• _REQUIRED WORK_:
a: Print everything in the Micah introduction from "The prophet Micah" down to "First Temple .".
b: According to the Micah introduction, from whom did Micah receive Torah?
c: Using the Micah introduction, answer yes or no to each statement and quote the words that decide it: (i) Micah came from the city of Moreshah. (ii) Micah was the oldest of the four prophets. (iii) Micah's prophecies end with his invocation of the 13 Attributes of Mercy.

*** SOURCE TEXT ***

MICAH CHAPTER 1

The prophet Micah was from the tribe of Judah from the city of Moreshah in the kingdom of Judah . Micah received Torah from Isaiah and was the youngest of the "quartet" of prophets (the senior two being Hosea and Amos) in the days of Uzziah, Yotham, Ahaz and Hezekiah (Pesachim 87a, see Tosafos there), immediately prior to the exile of the Ten Tribes and about a century and a half before the destruction of the First Temple .

The prophecies of Micah include reproofs against the people of Shomron and Jerusalem over their sinful behavior to their fellow man, reproofs against the leaders and false prophets who deceived the people, prophecies of consolation about Mashiach, the future greatness of Zion, Jerusalem and the Temple Mount and the peace and tranquility that will then rule, God's complaints over the ingratitude of His people, His desire that the people should pursue justice and kindness, and the prophet's prayer for the people, concluding with his invocation of the 13 Attributes of Mercy in order for God to forgive Israel.

*** End of SOURCE TEXT ***
*** ENTRIES SUPPLIED ***

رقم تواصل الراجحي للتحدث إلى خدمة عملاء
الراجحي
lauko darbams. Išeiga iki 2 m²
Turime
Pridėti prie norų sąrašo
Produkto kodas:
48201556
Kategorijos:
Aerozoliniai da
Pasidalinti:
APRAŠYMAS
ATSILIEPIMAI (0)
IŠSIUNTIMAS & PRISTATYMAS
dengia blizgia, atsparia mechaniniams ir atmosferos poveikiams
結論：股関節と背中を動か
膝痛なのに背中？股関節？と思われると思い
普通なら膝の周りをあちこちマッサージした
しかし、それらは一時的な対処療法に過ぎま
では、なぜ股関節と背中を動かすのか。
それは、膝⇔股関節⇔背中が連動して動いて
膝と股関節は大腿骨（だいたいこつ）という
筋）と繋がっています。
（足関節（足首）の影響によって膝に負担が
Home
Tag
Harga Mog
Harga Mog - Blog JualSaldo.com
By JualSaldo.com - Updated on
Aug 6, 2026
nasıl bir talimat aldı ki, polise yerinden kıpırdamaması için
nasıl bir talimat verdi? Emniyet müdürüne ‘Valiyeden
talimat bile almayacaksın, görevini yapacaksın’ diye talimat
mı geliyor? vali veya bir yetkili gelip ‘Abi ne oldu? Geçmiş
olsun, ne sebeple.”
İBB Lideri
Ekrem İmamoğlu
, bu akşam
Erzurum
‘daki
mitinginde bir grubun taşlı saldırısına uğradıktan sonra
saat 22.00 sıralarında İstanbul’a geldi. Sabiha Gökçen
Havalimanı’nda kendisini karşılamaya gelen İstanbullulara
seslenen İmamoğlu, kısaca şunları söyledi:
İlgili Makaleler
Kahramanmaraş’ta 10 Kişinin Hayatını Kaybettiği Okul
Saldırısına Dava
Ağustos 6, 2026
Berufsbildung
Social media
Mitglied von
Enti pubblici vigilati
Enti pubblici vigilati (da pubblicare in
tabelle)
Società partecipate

*** End of ENTRIES SUPPLIED ***

• _RESPONSE LIST_:
a:
The prophet Micah was from the tribe of Judah from the city of Moreshah in the kingdom of Judah . Micah received Torah from Isaiah and was the youngest of the "quartet" of prophets (the senior two being Hosea and Amos) in the days of Uzziah, Yotham, Ahaz and Hezekiah (Pesachim 87a, see Tosafos there), immediately prior to the exile of the Ten Tribes and about a century and a half before the destruction of the First Temple .

b: Isaiah.

c:
(i) Yes: "from the city of Moreshah in the kingdom of Judah"
(ii) No: "was the youngest of the "quartet" of prophets"
(iii) Yes: "concluding with his invocation of the 13 Attributes of Mercy"